Today on the podcast:
Amanda Nighbert is a registered dietitian and fitness enthusiast with a passion and purpose to empower others who want to get back on track and take control of their health.
Over the past 18 years, Amanda has gained knowledge and experience that has helped her guide more than 34,000 people in their weight loss and wellness journeys.
With her custom LEAN Program, range of coaching services, and multiple shop offerings, she has cultivated a brand that focuses on giving you the leading tools and resources to help you reach the best version of you. Her goal is to provide the most current, cutting edge nutritional techniques that not only provide results but are also sustainable for life.
This was a super enjoyable conversation with somebody who has a very similar approach to the nutrition as I do so I hope you get loads of golden nuggest from it.
- 04:34 Amanda’s background in the health and fitness industry
- 06:15 How small daily changes equal big long term results
- 07:43 What to focus on if you want sustainable results on a weight loss plan
- 09:27 Breaking the “all or nothing” mindset
- 13:27 The “might as well” thinking and resetting
- 17:22 80:20 eating and working through your guilt around food
- 19:18 Why macros matter over calories
- 23:39 The power of carbohydrate cycling
- 27:44 The importance of protein
- 30:02 The role of exercise in weight loss
- 38:20 How not to overcomplicate healthy eating
- 40:14 Underrated fat loss tools
- 42:23 What Amanda has changed her mind about in recent years
- 44:01 What Amanda is most excited about in the health and fitness industry
- 46:51 The one Instagram post that Amanda would want everyone to see
- Weight loss is a billion dollar industry and so it’s no surprise that most people tend to look for quick fixes as well as the latest and greatest. But at the end of the day, it’s all about the “unsexy” foundational work: eating whole foods, being active, making sleep a priority, and reducing stress.
- Changing your mindset overnight is not an easy thing. Whether you have a tendency to go “all or nothing” or succumb to “might as well” thinking, it can be tricky to give yourself permission to not have to go for perfection. It greatly helps to start by using the flexible 80:20 approach, where you stick to your nutrition plan 80% of the time and allow yourself the occasional donut the rest of the time. That way, there is no such thing as “forbidden foods”.
- You need to take in at least 50-75% of your current weight in protein per day. We often underestimate our caloric intake, which in turn makes us underestimate how much protein we need to consume. Take your total number and spread it out across at least three meals throughout your day.
Powerful Quotes by Amanda
- It wasn’t the diet failing. It was the person failing to implement the diet in a sustainable, consistent manner that failed. The reason why people fall off-track the most is this “all or nothing mindset”: the thought that, “If I can’t be perfect, then it’s not worth doing anything at all.”
- Within an appropriate caloric intake, the balance of your macronutrients is far more important than total calories.

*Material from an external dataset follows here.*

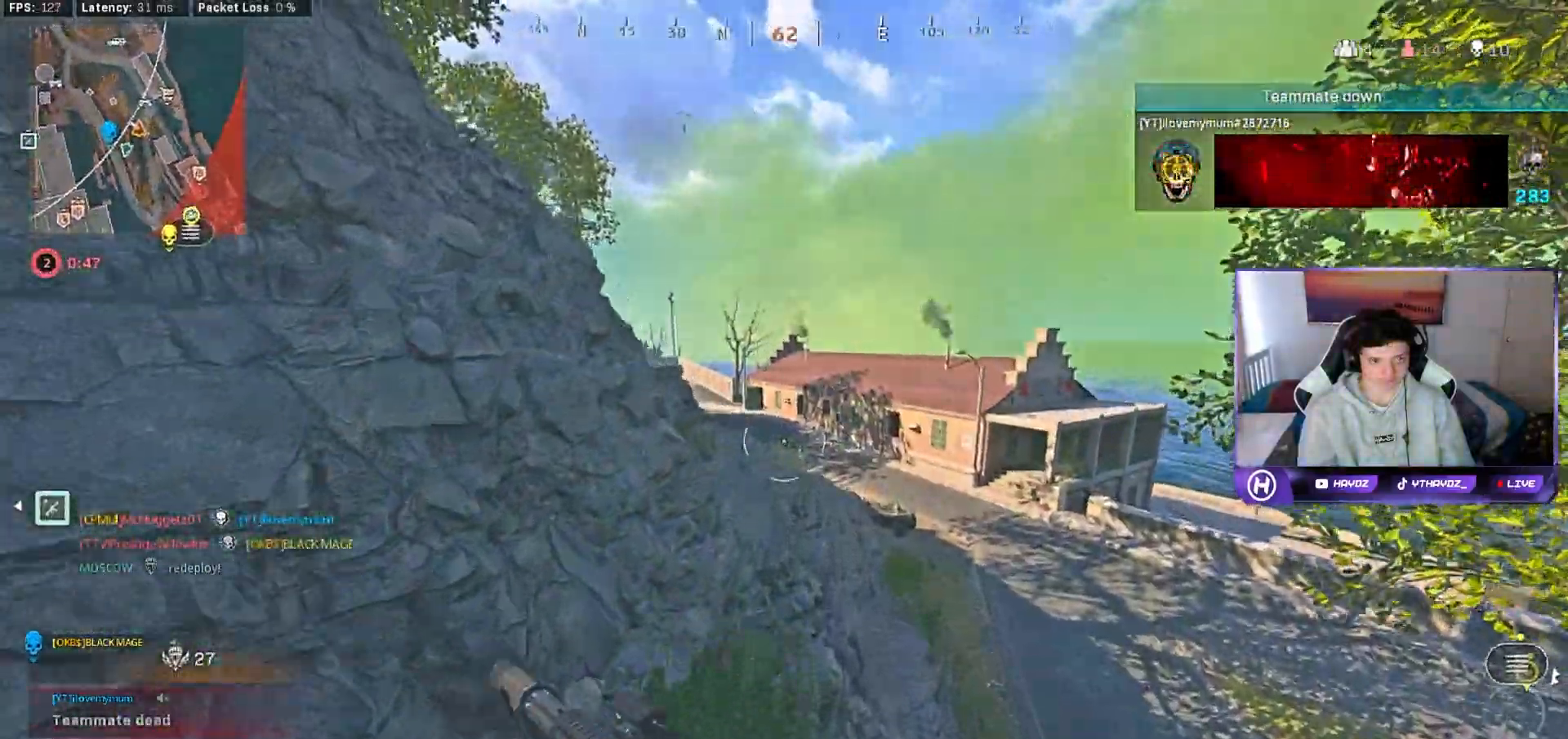
{"buttons": [], "left_stick": "up", "right_stick": "center", "events": []}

- People are so paralyzed with fear over protein because there are so many mixed messages in the media, in the nutrition space about it. It’s the most polarizing macronutrient. Everyone has a lot to say about protein, mainly where you consume it from. But, nobody is talking about how adequate protein is so important.
- High carbohydrate intake is what is driving every disease condition, as well as obesity, around the world.
- At the end of the day, all diets work. It’s really finding a way of eating that fits your lifestyle.